Aunque estén presentes todos los temas predilectos de sus películas anteriores, en su primera incursión que renunció al blanco y negro hay un evidente cambio de tono y de ambiciones estéticas gracias al colorido proporcionado por la excelsa fotografía de Mazao Tochizawa, que aquí hace gala de un gran uso de los filtros de colores ofreciendo una calidad de imagen que sorprende muy gratamente tratándose de un filme de hace casi 50 años. El objetivo, como en todos los trabajos anteriores de los 60 de Imamura, siempre se encuentra en el lugar idóneo, con unos ángulos muy vanguardistas y sugerentes, haciendo especial hincapié en sus habituales tomas cenitales, aunque esta vez se nutra de una narrativa menos compleja y desafiante que la de esos iconoclastas filmes tan representativos de la nueva ola japonesa. Principalmente, porque sus características reminiscencias surrealistas, con la constante aparición de imágenes oníricas de las que no tomamos plena conciencia de cuando representan la realidad y cuando son meras ensoñaciones, a partir de esta película dejaron de tener tanta trascendencia en su ideario cinematográfico (salvo en La venganza es mía y Doctor Akagi). No obstante, en esta cinta (y en las posteriores) sigue presumiendo de un manejo virtuoso del objetivo, de la profundidad de campo y unos jugueteos con la luminosidad muy atractivos. La fotografía se aprovecha del bello entorno de la isla, con predominio del tono verdoso propiciado por la vegetación, el amarillento del brillo del sol y, muy especialmente, el azulado del agua del mar. Una vez más, vuelve a dejar evidentes muestras de su fascinación por el líquido elemento como medio indispensable en sus historias, ya sea en forma de la omnipresente agua del mar y sudor corporal en la cinta que nos ocupa, de la recurrente pecera casera con la que se quedaba hipnotizada la chica de Intento de asesinato, de la orina expuesta como esperpéntica forma de protesta femenina colectiva en Eijanaika, del hábitat natural de la mascota del redimido protagonista en La anguila o de los fluidos irreverentes que acumulaba la misteriosa mujer de Agua tibia bajo un puente rojo antes de cada acto sexual.

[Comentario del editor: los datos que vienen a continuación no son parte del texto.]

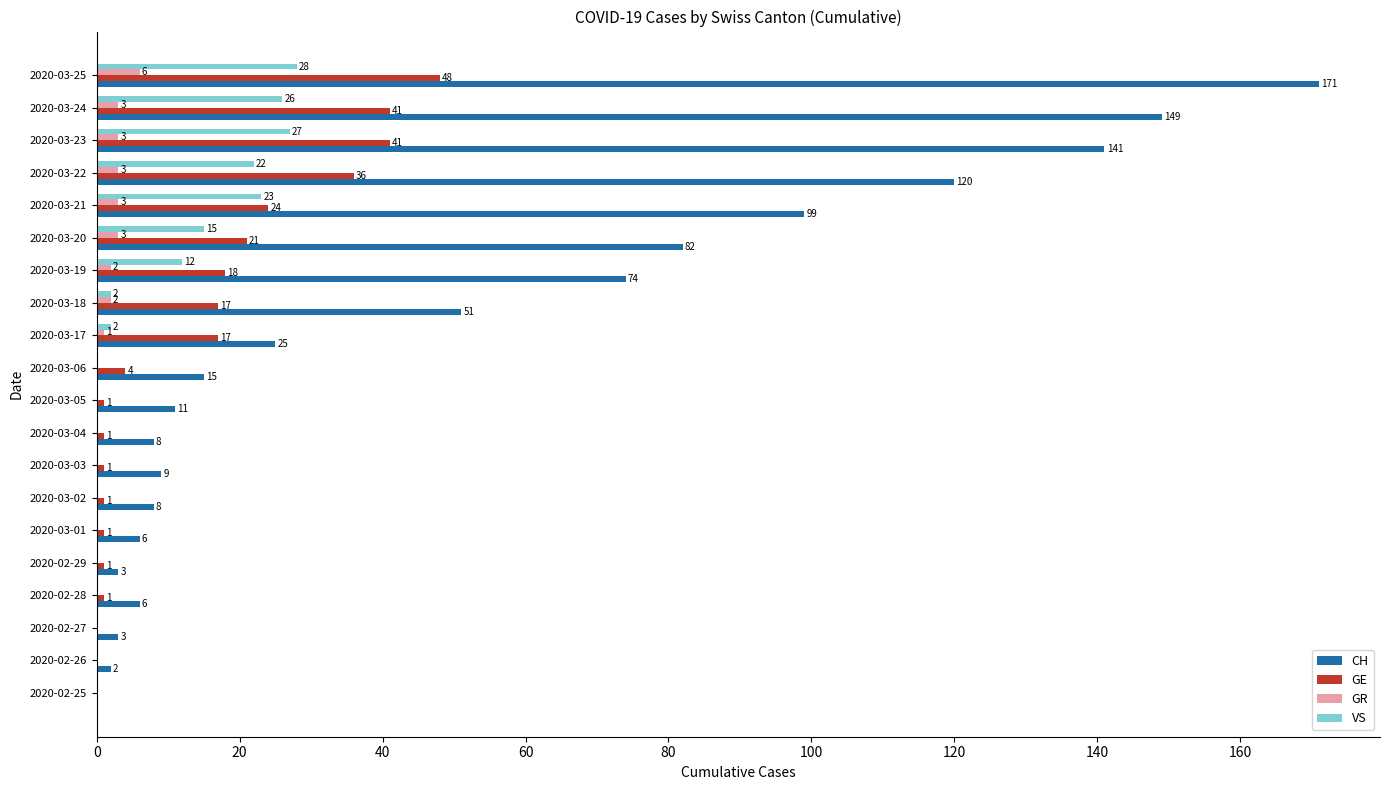

At which label is CH closest to 85?

2020-03-20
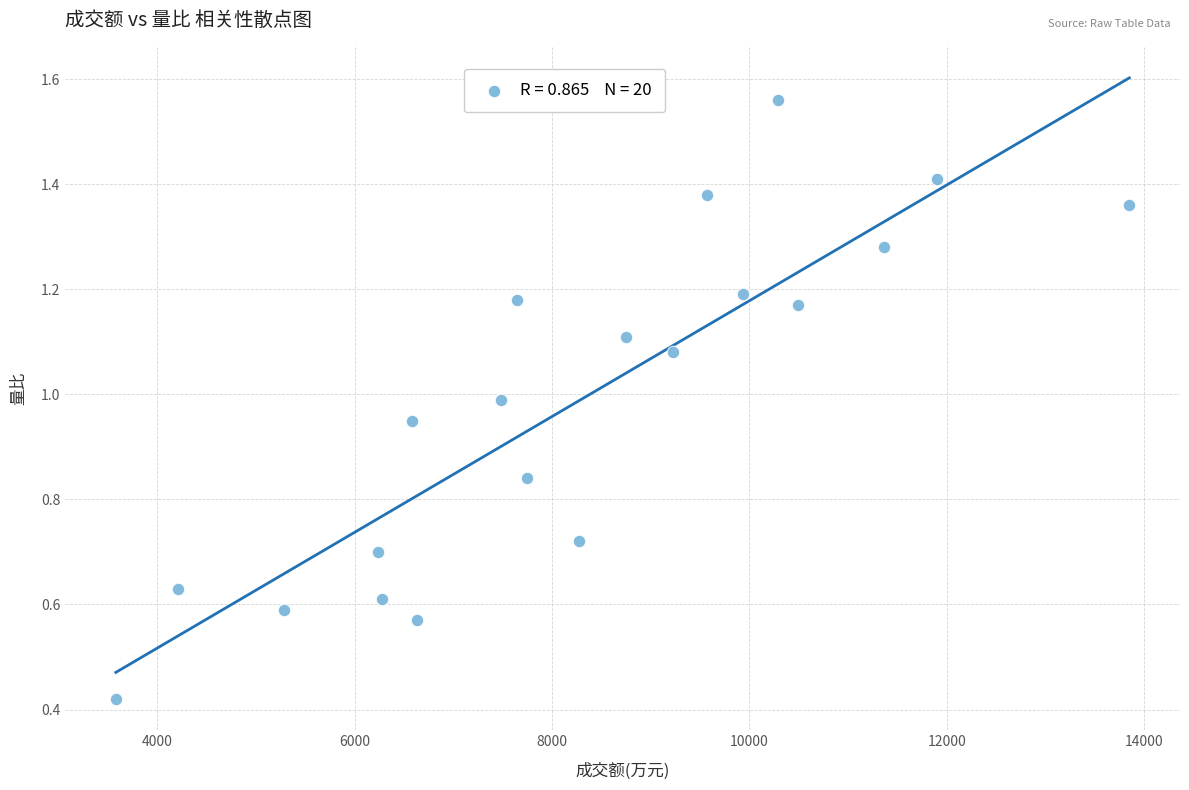

What is the range of X values (max minus min)?

10273.0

El profundo deseo de los dioses es una tragicomedia coral, algo exigente por sus casi tres horas de duración (la mayoría de las obras más potentes del japonés no bajan de las dos horas y media) y porque está repleta de personajes pintorescos realizando acciones que se escapan a la lógica. A pesar del innegable perfil cómico imperante durante la mayor parte del metraje, la narración se torna muy tenebrosa y triste conforme se aproxima a un epílogo mágico del que se pueden extraer diferentes interpretaciones y deja un pequeño poso para la esperanza con un final abierto. Sin duda, nos encontramos ante la incursión más incisiva y sarcástica de Shôhei Imamura y la que mejor representa su personalidad libertina y provocadora. Un relato perfecto para iniciarse en la filmografía de uno de los autores más personales que ha deparado el cine japonés, asiático y universal a lo largo de su historia.